EXTRACT PROVIDED
The longest day
Monday morning at Midnight my watch alarm went off, which I had been waiting for some hours to hear, as my heart had been pounding too hard all night to get any sleep. We woke up, packed what little clothing we weren't wearing into our packs along with food for the day, roped up and set out for the summit in the pitch black. The night was clear, cold, and silent. We were the first in our camp to get on the move, and were some way up the route before we saw other small snakes of headlamps moving up behind us. The sky was crammed with stars I'd never seen before, devoid of any light pollution, and a sliver moon of a bright fiery peach color had just risen over the horizon. We headed straight up the glacier and made a hard right turn into Disappointment Cleaver to avoid the Ingraham Glacier's massively crevassed ice fall directly ahead. The cleaver was just like Cathedral Gap, only much bigger. Making the footing even more treacherous were the crampons we now wore on our feet to keep traction on the hard icy snow. After quite a while on the cleaver we finally escaped out onto the Emmons glacier. Here we were beset at every turn by ghostly snow formations and gaping maws in the ice, each more awe inspiring and dangerous than the last.
Perhaps my favorite part of the whole climb was the intense feeling I got being 1,000s of ft above the thick cloud cover that had moved in over night, blanketing everything below our camp for as far as the eye could see, with Little Tahoma thrusting through in the foreground and Mt. Baker reflecting dimly on the distant horizon. It was like we were totally alone in the world, and God had decided to give us a little peek at how things looked from up on high. It made the climb itself seem like a distraction between times when I could look over my shoulder and marvel at how high and isolated we were.

PROBLEM SET
**1.** In the climbing account, why did the group make a hard right turn into Disappointment Cleaver?
**2.** Please write what comes next in the climbing account, picking up right after its final sentence.

Stored records:

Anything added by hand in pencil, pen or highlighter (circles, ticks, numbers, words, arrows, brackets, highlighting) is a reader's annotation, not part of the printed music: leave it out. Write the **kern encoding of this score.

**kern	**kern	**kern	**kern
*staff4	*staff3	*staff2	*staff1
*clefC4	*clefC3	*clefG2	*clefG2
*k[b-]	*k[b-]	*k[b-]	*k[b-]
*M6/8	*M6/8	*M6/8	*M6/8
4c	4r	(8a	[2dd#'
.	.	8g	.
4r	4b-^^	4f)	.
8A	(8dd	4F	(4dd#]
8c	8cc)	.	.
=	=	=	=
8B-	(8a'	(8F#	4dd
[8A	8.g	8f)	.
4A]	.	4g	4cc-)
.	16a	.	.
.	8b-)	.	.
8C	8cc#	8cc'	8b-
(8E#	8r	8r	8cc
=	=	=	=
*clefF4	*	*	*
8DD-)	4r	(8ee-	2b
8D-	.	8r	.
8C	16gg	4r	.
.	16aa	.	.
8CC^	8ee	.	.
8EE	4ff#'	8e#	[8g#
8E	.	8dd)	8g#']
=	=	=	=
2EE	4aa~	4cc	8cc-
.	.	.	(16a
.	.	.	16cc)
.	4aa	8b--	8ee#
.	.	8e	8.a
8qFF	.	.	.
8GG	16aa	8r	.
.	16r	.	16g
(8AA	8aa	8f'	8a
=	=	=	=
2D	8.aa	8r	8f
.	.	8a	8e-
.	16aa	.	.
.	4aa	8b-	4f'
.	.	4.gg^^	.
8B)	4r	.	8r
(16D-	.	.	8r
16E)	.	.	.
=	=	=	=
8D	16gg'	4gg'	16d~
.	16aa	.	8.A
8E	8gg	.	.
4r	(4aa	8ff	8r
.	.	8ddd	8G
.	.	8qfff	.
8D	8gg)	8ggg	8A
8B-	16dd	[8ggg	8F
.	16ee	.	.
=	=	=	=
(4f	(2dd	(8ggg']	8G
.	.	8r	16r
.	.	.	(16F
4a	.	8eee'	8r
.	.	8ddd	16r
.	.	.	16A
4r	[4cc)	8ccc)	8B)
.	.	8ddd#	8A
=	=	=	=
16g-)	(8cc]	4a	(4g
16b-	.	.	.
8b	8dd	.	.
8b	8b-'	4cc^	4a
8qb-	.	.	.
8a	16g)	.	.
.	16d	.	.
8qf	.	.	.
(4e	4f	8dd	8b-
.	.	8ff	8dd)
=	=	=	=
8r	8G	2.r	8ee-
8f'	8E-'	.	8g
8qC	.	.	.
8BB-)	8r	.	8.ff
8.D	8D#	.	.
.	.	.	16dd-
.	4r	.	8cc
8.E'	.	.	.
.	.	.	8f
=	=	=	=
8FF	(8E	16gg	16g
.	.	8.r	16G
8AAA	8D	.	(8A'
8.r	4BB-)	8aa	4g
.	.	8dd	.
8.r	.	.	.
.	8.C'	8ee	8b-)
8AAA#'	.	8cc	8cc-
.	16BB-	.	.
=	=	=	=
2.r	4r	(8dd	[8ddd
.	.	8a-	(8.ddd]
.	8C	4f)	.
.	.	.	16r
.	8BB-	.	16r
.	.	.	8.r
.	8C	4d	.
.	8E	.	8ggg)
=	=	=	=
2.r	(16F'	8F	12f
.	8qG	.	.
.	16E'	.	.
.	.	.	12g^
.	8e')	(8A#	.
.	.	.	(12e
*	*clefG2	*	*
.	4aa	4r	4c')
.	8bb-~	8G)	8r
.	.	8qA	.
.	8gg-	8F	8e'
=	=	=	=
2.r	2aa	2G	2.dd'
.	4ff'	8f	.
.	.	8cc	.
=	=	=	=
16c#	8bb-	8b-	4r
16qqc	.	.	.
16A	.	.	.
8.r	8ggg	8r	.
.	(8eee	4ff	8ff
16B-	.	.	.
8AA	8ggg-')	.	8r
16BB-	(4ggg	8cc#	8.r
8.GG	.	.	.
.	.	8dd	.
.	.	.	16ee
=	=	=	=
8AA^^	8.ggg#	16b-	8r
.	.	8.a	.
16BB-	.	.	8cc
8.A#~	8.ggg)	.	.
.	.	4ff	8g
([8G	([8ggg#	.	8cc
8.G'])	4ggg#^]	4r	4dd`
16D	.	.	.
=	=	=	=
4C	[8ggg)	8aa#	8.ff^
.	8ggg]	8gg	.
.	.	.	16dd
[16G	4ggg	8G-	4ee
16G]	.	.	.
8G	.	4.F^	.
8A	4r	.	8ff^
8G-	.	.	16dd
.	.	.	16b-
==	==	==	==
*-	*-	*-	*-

ANSWER SET
**1.** To avoid the Ingraham Glacier's massively crevassed ice fall directly ahead.

**2.**
We were climbing steadily and all was going well when one of Matt's crampons failed. A screw was coming lose from the underside of the connector plate between the front and rear spikes, causing the whole thing to fail. This required semi-constant fixing about every 300 yds and plagued us for the rest of the day. While we waited another two man team caught up with us, and we traded the lead on the trail back and forth for the next hour or so.
All the while we are passing and crossing enormous crevasses every so often, some particularly precarious. One that sticks out in my mind was an area where one crevasse was perpendicular to the path and another's terminus was coming in at a 45 degree angle and ending just on the other side of the perpendicular crevasse. This left a what appeared to be a free floating triangle of snow in between, which the trail clearly proceeded across. I stopped short of this and said something to the effect of, "no $%ing way" it was clear the route crossed at this very point. After signaling Matt I made my way onto and off of this "floating" island of snow in one step and was glad to be off of it at that.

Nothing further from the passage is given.